Many instruments in the trade are getting a facelift, new applications are being introduced and other key operations are utilizing digital tools and Internet connectivity. The impact of modern technologies on the HVACR industry seemingly has no end in sight.
Here are four of these new technologies and how they are driving efficiency for users and service technicians alike.
The evolution of 3D printing started as a marathon in the 1980s and evolved into a sprint around 2013, when the technology became more accessible and affordable. Today, the speed and versatility of 3D printing means it’s creating everything from bespoke medical devices to specialized prototypes and parts for HVACR units — and even the units themselves.
In the HVACR industry, 3D printing is used to create missing or custom pieces with precision; these 3D printed custom pieces are also more efficient and durable than their traditional counterparts. That’s because they are created with a layering process that leaves no seams —and thus offers better resistance.
While 3D technology makes it easier to replace a single part, it could also reinvent how manufacturers construct entire HVACR units. For instance, 3D printing may provide a solution for a customer who needs a customized unit installed in a particularly awkward spot.
Virtual reality is a favorite simulation method used in the video game industry, but this technology has additional, more practical uses. Companies in various industries are using VR to help with employee training, virtual tours, live streaming events and other real-world applications.
In the HVACR industry, VR could help clients visualize the blueprints of a room or building for better spatial recognition. It could even be used to view the inner workings of a machine so technicians could see how to best service and repair a unit. VR could even be used to show potential clients a virtual representation of their proposed HVACR system, offering customers newfound transparency into the construction of their system.
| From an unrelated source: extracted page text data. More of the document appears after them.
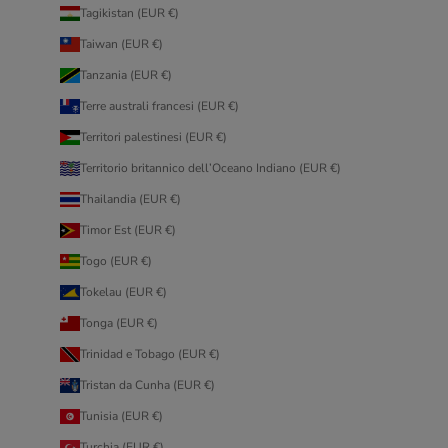
Tagikistan (EUR €)
Taiwan (EUR €)
Tanzania (EUR €)
Terre australi francesi (EUR €)
Territori palestinesi (EUR €)
Territorio britannico dell’Oceano Indiano (EUR €)
Thailandia (EUR €)
Timor Est (EUR €)
Togo (EUR €)
Tokelau (EUR €)
Tonga (EUR €)
Trinidad e Tobago (EUR €)
Tristan da Cunha (EUR €)
Tunisia (EUR €)
Turchia (EUR €)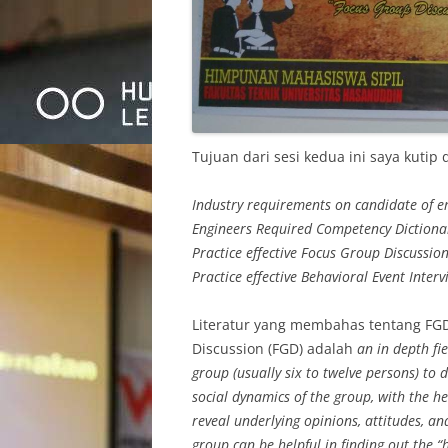
Tujuan dari sesi kedua ini saya kutip 
Industry requirements on candidate of e
Engineers Required Competency Dictiona
Practice effective Focus Group Discussio
Practice effective Behavioral Event Interv
Literatur yang membahas tentang FGD
Discussion (FGD) adalah
an in depth f
group (usually six to twelve persons) to d
social dynamics of the group, with the he
reveal underlying opinions, attitudes, and
group can be helpful in finding out the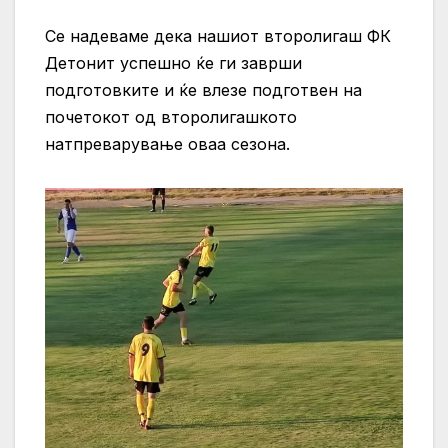
Се надеваме дека нашиот второлигаш ФК
Детонит успешно ќе ги заврши
подготовките и ќе влезе подготвен на
почетокот од второлигашкото
натпреварување оваа сезона.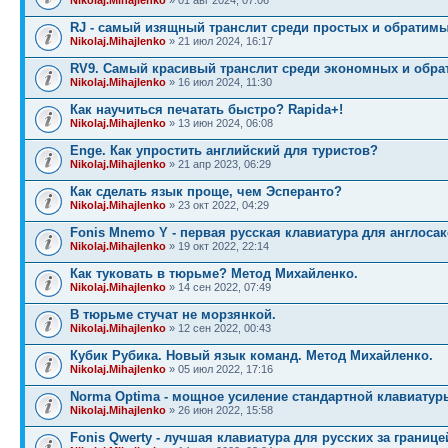
RJ - самый изящный транслит среди простых и обратимы
Nikolaj.Mihajlenko
» 21 июл 2024, 16:17
RV9. Самый красивый транслит среди экономных и обра
Nikolaj.Mihajlenko
» 16 июл 2024, 11:30
Как научиться печатать быстро? Rapida+!
Nikolaj.Mihajlenko
» 13 июн 2024, 06:08
Enge. Как упростить английский для туристов?
Nikolaj.Mihajlenko
» 21 апр 2023, 06:29
Как сделать язык проще, чем Эсперанто?
Nikolaj.Mihajlenko
» 23 окт 2022, 04:29
Fonis Mnemo Y - первая русская клавиатура для англосак
Nikolaj.Mihajlenko
» 19 окт 2022, 22:14
Как туковать в тюрьме? Метод Михайленко.
Nikolaj.Mihajlenko
» 14 сен 2022, 07:49
В тюрьме стучат не морзянкой.
Nikolaj.Mihajlenko
» 12 сен 2022, 00:43
Кубик Рубика. Новый язык команд. Метод Михайленко.
Nikolaj.Mihajlenko
» 05 июл 2022, 17:16
Norma Optima - мощное усиление стандартной клавиатур
Nikolaj.Mihajlenko
» 26 июн 2022, 15:58
Fonis Qwerty - лучшая клавиатура для русских за границе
VR also aids in the training of employees, allowing new hires and seasoned veterans alike to try their hand at servicing or repairing HVACR units and other equipment in a risk-free environment.
Digital thermostats offer many advantages over traditional models, including accessibility and ease of use, with most smart thermostats being controlled from a smartphone or tablet. Smart thermostat technology gives users the ability to remotely manage the temperature in their home to help them save money on energy costs.
Beyond their usability, smart thermostats have helped to revolutionize HVACR systems. With smart thermostats, HVACR units are now more energy efficient, customizable and compatible with smart home technologies.
Internet of Things
From cars to refrigerators, universal wireless connectivity (called the Internet of Things or IoT) is changing how devices work and interact with one another.
Smart thermostats are only one example of the HVACR industry ties to the IoT. For example, a Wi-Fi connected HVACR system could use preventative diagnostics to detect potential errors instead of relying on user recognition or a system malfunction. Upon detection (and with help from IoT-connected devices), the system could send a service notification to the owner or repair team. It could also take measures to remedy any further damage.
Internet-enabled HVACR units (with the help of smart thermostats) are also more capable of detecting changes in their environment and making automatic adjustments to keep a room or space comfortable.